|
Let us say a person is 25 and has an annual income (individually or as a household) of $50,000, roughly average for families in the U.S. these days. In keeping with #1 above, he, she, or they will put $5000 (or more) a year into savings and investments. All of that can probably be protected from taxation for at least many years in a regular or Roth IRA. If 20% is put into an intermediate-term bond fund and 80% into a value equity mutual fund, then rebalanced annually or after a ten percent or greater correction, even without any extra investment research effort a 10% or better return is likely, assuming the performances are similar in future to what they have been in the past despite wars, recessions, major bank failures, terrorist attacks, etc.

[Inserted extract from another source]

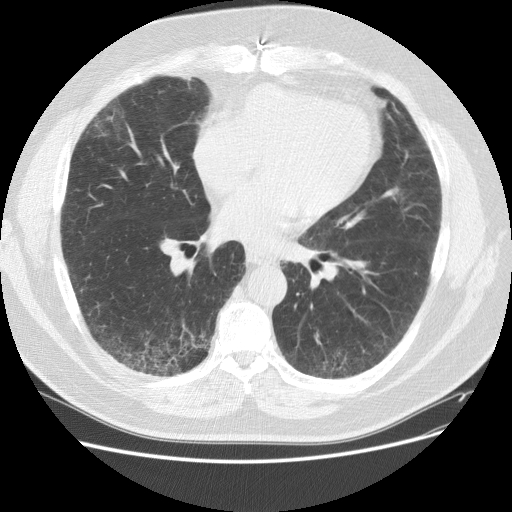
Chest CT (low-dose screening protocol), one axial image, baseline annual screen, lung window (W 1500 / L -600 HU), 2.5 mm slice thickness, standard (soft-tissue) reconstruction kernel (STANDARD). Male, age 59 years at enrolment. Current smoker at enrolment.
Expert reader's lesion annotation, bounding box <83,93,131,143> (left, top, right, bottom; pixels). The screening reader recorded 2 non-calcified nodules or masses ≥4 mm on this exam (right middle lobe, right lower lobe); which of them this box marks is not recorded. Lung cancer was diagnosed 338 days after this screen: adenocarcinoma, NOS, right upper lobe, right middle lobe, moderately differentiated (G2), stage IA (AJCC 6th edition), 13 mm at pathology.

For example, Fidelity Low-Priced Stock Fund (FLPSX), a value stock investment mutual fund, has had a annual average performance since inception (12/27/89) of 14.38%, and Fidelity Total Bond Fund (FTBFX), an intermediate-term bond mutual fund, has had a 5.40% average annual return since inception on 10/15/02. Their 10-year total returns were 11.30% and 5.28%, respectively. An 80% allocation in FLPSX plus a 20% allocation in FTBFX, rebalanced annually, would have provided a better than 10% average yearly return over the past decade (stats valid through the first half of 2013) and would have done so with generally lower risk than for the equity market as a whole.